Work to complete: Please copy out every line of the data word for word.

Data records:
----------

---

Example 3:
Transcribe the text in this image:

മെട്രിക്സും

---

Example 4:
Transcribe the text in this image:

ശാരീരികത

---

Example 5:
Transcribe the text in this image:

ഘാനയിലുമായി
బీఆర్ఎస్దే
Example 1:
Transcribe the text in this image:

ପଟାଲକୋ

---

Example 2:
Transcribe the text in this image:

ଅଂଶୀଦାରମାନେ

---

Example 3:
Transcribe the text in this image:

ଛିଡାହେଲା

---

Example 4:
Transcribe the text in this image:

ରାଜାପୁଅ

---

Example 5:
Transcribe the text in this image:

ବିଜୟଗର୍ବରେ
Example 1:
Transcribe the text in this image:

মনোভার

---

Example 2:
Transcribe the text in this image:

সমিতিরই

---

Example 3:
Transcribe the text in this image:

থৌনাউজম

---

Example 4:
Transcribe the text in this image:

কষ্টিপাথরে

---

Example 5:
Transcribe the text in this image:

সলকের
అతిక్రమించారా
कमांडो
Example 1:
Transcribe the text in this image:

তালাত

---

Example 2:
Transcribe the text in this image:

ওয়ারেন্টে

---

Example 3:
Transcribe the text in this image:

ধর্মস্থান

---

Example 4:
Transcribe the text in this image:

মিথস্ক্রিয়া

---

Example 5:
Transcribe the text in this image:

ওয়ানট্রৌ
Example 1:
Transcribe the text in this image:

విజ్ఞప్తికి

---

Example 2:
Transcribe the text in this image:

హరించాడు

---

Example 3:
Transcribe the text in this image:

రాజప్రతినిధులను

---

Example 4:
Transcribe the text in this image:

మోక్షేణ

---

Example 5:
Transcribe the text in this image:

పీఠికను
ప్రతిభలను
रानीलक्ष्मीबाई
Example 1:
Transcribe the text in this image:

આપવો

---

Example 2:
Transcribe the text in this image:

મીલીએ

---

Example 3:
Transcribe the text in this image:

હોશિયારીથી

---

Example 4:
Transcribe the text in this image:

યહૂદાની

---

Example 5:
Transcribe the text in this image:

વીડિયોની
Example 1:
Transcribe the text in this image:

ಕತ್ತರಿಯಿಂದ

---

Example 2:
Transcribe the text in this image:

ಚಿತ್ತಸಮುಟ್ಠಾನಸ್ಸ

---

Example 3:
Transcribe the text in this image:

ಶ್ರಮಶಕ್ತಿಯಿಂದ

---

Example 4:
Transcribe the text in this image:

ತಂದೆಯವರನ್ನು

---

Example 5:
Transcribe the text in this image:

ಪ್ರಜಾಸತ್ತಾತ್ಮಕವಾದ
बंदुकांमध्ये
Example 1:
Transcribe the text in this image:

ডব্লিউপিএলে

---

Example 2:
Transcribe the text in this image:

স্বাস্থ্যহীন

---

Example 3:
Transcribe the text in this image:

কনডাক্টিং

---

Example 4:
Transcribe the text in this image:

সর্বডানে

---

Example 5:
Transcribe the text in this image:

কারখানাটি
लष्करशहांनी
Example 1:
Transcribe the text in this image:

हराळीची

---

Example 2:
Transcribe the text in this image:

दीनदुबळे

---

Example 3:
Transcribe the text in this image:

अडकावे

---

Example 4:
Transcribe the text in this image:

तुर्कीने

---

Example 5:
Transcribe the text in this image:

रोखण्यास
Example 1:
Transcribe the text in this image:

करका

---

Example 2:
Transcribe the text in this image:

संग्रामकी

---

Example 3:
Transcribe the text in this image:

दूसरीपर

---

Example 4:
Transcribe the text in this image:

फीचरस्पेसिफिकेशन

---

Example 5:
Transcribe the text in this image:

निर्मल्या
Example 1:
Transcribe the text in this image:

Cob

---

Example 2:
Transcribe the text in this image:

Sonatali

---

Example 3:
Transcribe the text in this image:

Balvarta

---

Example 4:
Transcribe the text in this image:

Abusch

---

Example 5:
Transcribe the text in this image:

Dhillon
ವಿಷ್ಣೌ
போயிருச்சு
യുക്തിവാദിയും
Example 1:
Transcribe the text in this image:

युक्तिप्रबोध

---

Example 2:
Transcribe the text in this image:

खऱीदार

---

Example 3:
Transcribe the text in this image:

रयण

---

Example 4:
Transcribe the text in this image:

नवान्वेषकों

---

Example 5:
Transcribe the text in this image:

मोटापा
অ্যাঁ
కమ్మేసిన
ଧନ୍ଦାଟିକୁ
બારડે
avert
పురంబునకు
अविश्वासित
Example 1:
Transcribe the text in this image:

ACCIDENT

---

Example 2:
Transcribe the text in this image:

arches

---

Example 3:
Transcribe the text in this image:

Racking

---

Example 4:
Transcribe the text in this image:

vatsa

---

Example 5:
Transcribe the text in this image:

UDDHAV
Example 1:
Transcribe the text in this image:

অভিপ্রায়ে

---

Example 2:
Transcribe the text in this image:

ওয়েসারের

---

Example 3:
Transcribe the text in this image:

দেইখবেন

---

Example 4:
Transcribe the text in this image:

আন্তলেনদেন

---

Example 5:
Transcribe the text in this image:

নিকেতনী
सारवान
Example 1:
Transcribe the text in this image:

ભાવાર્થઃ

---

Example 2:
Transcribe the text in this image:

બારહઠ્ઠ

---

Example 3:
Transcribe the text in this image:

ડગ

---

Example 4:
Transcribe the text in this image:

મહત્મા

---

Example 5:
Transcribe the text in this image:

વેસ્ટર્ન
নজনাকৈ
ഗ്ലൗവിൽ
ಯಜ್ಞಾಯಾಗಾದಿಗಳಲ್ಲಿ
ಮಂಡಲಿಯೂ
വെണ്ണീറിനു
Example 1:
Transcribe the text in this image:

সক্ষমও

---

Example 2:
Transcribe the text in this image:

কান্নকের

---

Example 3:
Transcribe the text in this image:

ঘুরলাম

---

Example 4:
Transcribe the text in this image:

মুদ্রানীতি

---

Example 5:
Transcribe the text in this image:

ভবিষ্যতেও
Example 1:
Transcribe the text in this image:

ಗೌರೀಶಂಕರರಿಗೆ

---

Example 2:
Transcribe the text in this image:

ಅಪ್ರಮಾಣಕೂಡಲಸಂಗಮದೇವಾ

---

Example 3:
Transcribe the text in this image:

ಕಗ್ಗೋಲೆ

----------

Answer to this task:
---

Example 3:
Transcribe the text in this image:

മെട്രിക്സും

---

Example 4:
Transcribe the text in this image:

ശാരീരികത

---

Example 5:
Transcribe the text in this image:

ഘാനയിലുമായി
బీఆర్ఎస్దే
Example 1:
Transcribe the text in this image:

ପଟାଲକୋ

---

Example 2:
Transcribe the text in this image:

ଅଂଶୀଦାରମାନେ

---

Example 3:
Transcribe the text in this image:

ଛିଡାହେଲା

---

Example 4:
Transcribe the text in this image:

ରାଜାପୁଅ

---

Example 5:
Transcribe the text in this image:

ବିଜୟଗର୍ବରେ
Example 1:
Transcribe the text in this image:

মনোভার

---

Example 2:
Transcribe the text in this image:

সমিতিরই

---

Example 3:
Transcribe the text in this image:

থৌনাউজম

---

Example 4:
Transcribe the text in this image:

কষ্টিপাথরে

---

Example 5:
Transcribe the text in this image:

সলকের
అతిక్రమించారా
कमांडो
Example 1:
Transcribe the text in this image:

তালাত

---

Example 2:
Transcribe the text in this image:

ওয়ারেন্টে

---

Example 3:
Transcribe the text in this image:

ধর্মস্থান

---

Example 4:
Transcribe the text in this image:

মিথস্ক্রিয়া

---

Example 5:
Transcribe the text in this image:

ওয়ানট্রৌ
Example 1:
Transcribe the text in this image:

విజ్ఞప్తికి

---

Example 2:
Transcribe the text in this image:

హరించాడు

---

Example 3:
Transcribe the text in this image:

రాజప్రతినిధులను

---

Example 4:
Transcribe the text in this image:

మోక్షేణ

---

Example 5:
Transcribe the text in this image:

పీఠికను
ప్రతిభలను
रानीलक्ष्मीबाई
Example 1:
Transcribe the text in this image:

આપવો

---

Example 2:
Transcribe the text in this image:

મીલીએ

---

Example 3:
Transcribe the text in this image:

હોશિયારીથી

---

Example 4:
Transcribe the text in this image:

યહૂદાની

---

Example 5:
Transcribe the text in this image:

વીડિયોની
Example 1:
Transcribe the text in this image:

ಕತ್ತರಿಯಿಂದ

---

Example 2:
Transcribe the text in this image:

ಚಿತ್ತಸಮುಟ್ಠಾನಸ್ಸ

---

Example 3:
Transcribe the text in this image:

ಶ್ರಮಶಕ್ತಿಯಿಂದ

---

Example 4:
Transcribe the text in this image:

ತಂದೆಯವರನ್ನು

---

Example 5:
Transcribe the text in this image:

ಪ್ರಜಾಸತ್ತಾತ್ಮಕವಾದ
बंदुकांमध्ये
Example 1:
Transcribe the text in this image:

ডব্লিউপিএলে

---

Example 2:
Transcribe the text in this image:

স্বাস্থ্যহীন

---

Example 3:
Transcribe the text in this image:

কনডাক্টিং

---

Example 4:
Transcribe the text in this image:

সর্বডানে

---

Example 5:
Transcribe the text in this image:

কারখানাটি
लष्करशहांनी
Example 1:
Transcribe the text in this image:

हराळीची

---

Example 2:
Transcribe the text in this image:

दीनदुबळे

---

Example 3:
Transcribe the text in this image:

अडकावे

---

Example 4:
Transcribe the text in this image:

तुर्कीने

---

Example 5:
Transcribe the text in this image:

रोखण्यास
Example 1:
Transcribe the text in this image:

करका

---

Example 2:
Transcribe the text in this image:

संग्रामकी

---

Example 3:
Transcribe the text in this image:

दूसरीपर

---

Example 4:
Transcribe the text in this image:

फीचरस्पेसिफिकेशन

---

Example 5:
Transcribe the text in this image:

निर्मल्या
Example 1:
Transcribe the text in this image:

Cob

---

Example 2:
Transcribe the text in this image:

Sonatali

---

Example 3:
Transcribe the text in this image:

Balvarta

---

Example 4:
Transcribe the text in this image:

Abusch

---

Example 5:
Transcribe the text in this image:

Dhillon
ವಿಷ್ಣೌ
போயிருச்சு
യുക്തിവാദിയും
Example 1:
Transcribe the text in this image:

युक्तिप्रबोध

---

Example 2:
Transcribe the text in this image:

खऱीदार

---

Example 3:
Transcribe the text in this image:

रयण

---

Example 4:
Transcribe the text in this image:

नवान्वेषकों

---

Example 5:
Transcribe the text in this image:

मोटापा
অ্যাঁ
కమ్మేసిన
ଧନ୍ଦାଟିକୁ
બારડે
avert
పురంబునకు
अविश्वासित
Example 1:
Transcribe the text in this image:

ACCIDENT

---

Example 2:
Transcribe the text in this image:

arches

---

Example 3:
Transcribe the text in this image:

Racking

---

Example 4:
Transcribe the text in this image:

vatsa

---

Example 5:
Transcribe the text in this image:

UDDHAV
Example 1:
Transcribe the text in this image:

অভিপ্রায়ে

---

Example 2:
Transcribe the text in this image:

ওয়েসারের

---

Example 3:
Transcribe the text in this image:

দেইখবেন

---

Example 4:
Transcribe the text in this image:

আন্তলেনদেন

---

Example 5:
Transcribe the text in this image:

নিকেতনী
सारवान
Example 1:
Transcribe the text in this image:

ભાવાર્થઃ

---

Example 2:
Transcribe the text in this image:

બારહઠ્ઠ

---

Example 3:
Transcribe the text in this image:

ડગ

---

Example 4:
Transcribe the text in this image:

મહત્મા

---

Example 5:
Transcribe the text in this image:

વેસ્ટર્ન
নজনাকৈ
ഗ്ലൗവിൽ
ಯಜ್ಞಾಯಾಗಾದಿಗಳಲ್ಲಿ
ಮಂಡಲಿಯೂ
വെണ്ണീറിനു
Example 1:
Transcribe the text in this image:

সক্ষমও

---

Example 2:
Transcribe the text in this image:

কান্নকের

---

Example 3:
Transcribe the text in this image:

ঘুরলাম

---

Example 4:
Transcribe the text in this image:

মুদ্রানীতি

---

Example 5:
Transcribe the text in this image:

ভবিষ্যতেও
Example 1:
Transcribe the text in this image:

ಗೌರೀಶಂಕರರಿಗೆ

---

Example 2:
Transcribe the text in this image:

ಅಪ್ರಮಾಣಕೂಡಲಸಂಗಮದೇವಾ

---

Example 3:
Transcribe the text in this image:

ಕಗ್ಗೋಲೆ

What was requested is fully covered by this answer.